| PROVIDED RECORDS |

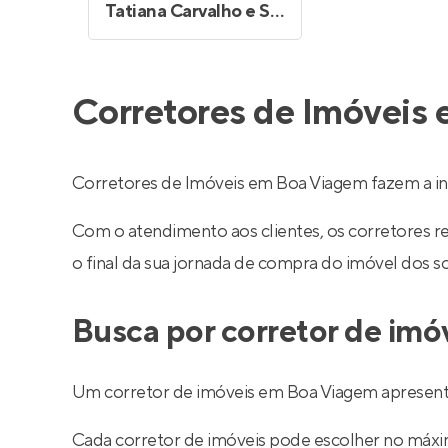
Tatiana Carvalho e Silva
Corretores de Imóveis
Corretores de Imóveis em Boa Viagem fazem a i
Com o atendimento aos clientes, os corretores 
o final da sua jornada de compra do imóvel dos s
Busca por corretor de im
Um corretor de imóveis em Boa Viagem apresentad
Cada corretor de imóveis pode escolher no máximo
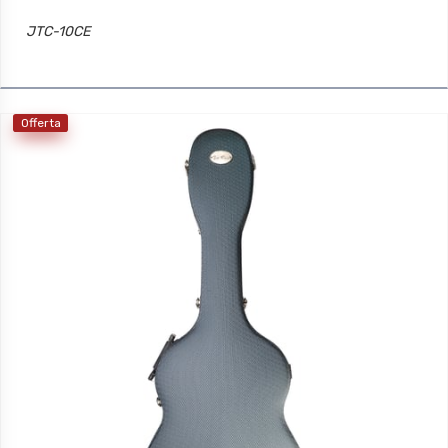
JTC-10CE
Offerta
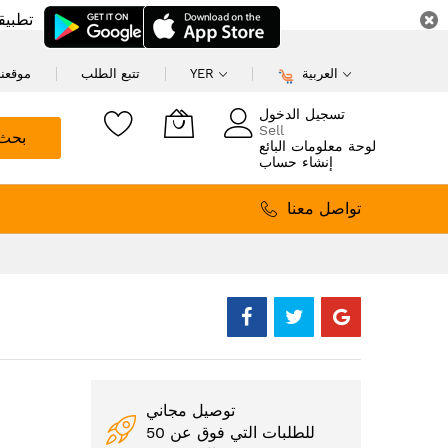
تطبيق
العربية
YER
تتبع الطلب
موقعنا
تسجيل الدخول
Sell
بحث
لوحة معلومات البائع
إنشاء حساب
تواصل معنا
توصيل مجاني
للطلبات التي فوق عن 50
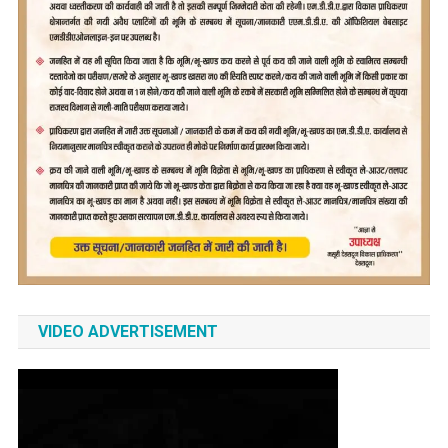
VIDEO ADVERTISEMENT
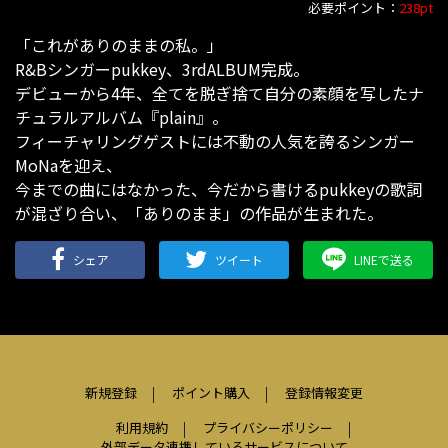
必要ポイント：
238pt
「これがありのままの私。」
R&Bシンガーpukkey、3rdALBUM完成。
デビューから4年、全てを脱ぎ捨て自分の素顔を写したナ
チュラルアルバム『plain』。
フィーチャリングゲストには不動の人気を誇るシンガー
MoNaを迎え、
今までの曲にはなかった、今だから書けるpukkeyの歌詞
が混ざり合い、「ありのまま」の作品が生まれた。
シェア
ツイート
LINEで送る
新規登録
ポイント購入
登録情報変更
利用規約
プライバシーポリシー
外部データ連携しているサービスについて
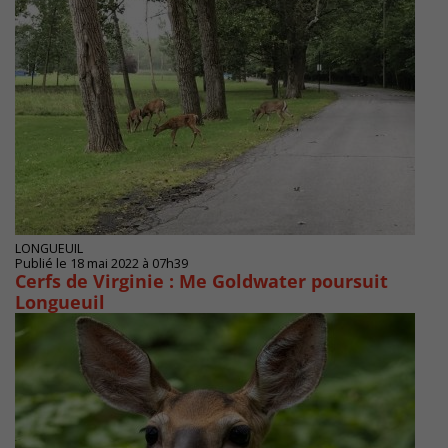
LONGUEUIL
Publié le 18 mai 2022 à 07h39
Cerfs de Virginie : Me Goldwater poursuit
Longueuil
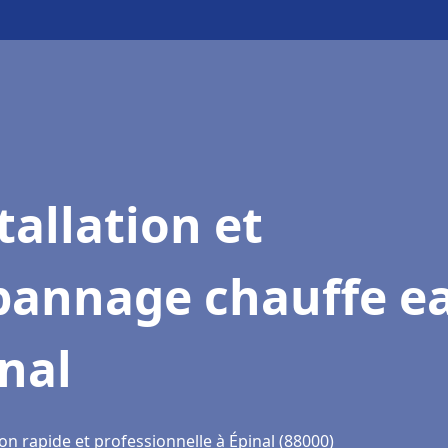
tallation et
pannage chauffe e
nal
on rapide et professionnelle à Épinal (88000)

| EXERCISE REQUIREMENTS |
Write out the whole listing exactly, and drop the pictures.

| ANSWER BELOW |
Tatiana Carvalho e Silva
Corretores de Imóveis
Corretores de Imóveis em Boa Viagem fazem a i
Com o atendimento aos clientes, os corretores 
o final da sua jornada de compra do imóvel dos s
Busca por corretor de im
Um corretor de imóveis em Boa Viagem apresentad
Cada corretor de imóveis pode escolher no máximo
JTC-10CE
Offerta
تطبيق
العربية
YER
تتبع الطلب
موقعنا
تسجيل الدخول
Sell
بحث
لوحة معلومات البائع
إنشاء حساب
تواصل معنا
توصيل مجاني
للطلبات التي فوق عن 50
VIDEO ADVERTISEMENT
必要ポイント：
238pt
「これがありのままの私。」
R&Bシンガーpukkey、3rdALBUM完成。
デビューから4年、全てを脱ぎ捨て自分の素顔を写したナ
チュラルアルバム『plain』。
フィーチャリングゲストには不動の人気を誇るシンガー
MoNaを迎え、
今までの曲にはなかった、今だから書けるpukkeyの歌詞
が混ざり合い、「ありのまま」の作品が生まれた。
シェア
ツイート
LINEで送る
新規登録
ポイント購入
登録情報変更
利用規約
プライバシーポリシー
外部データ連携しているサービスについて
LONGUEUIL
Publié le 18 mai 2022 à 07h39
Cerfs de Virginie : Me Goldwater poursuit
Longueuil
tallation et
pannage chauffe e
nal
on rapide et professionnelle à Épinal (88000)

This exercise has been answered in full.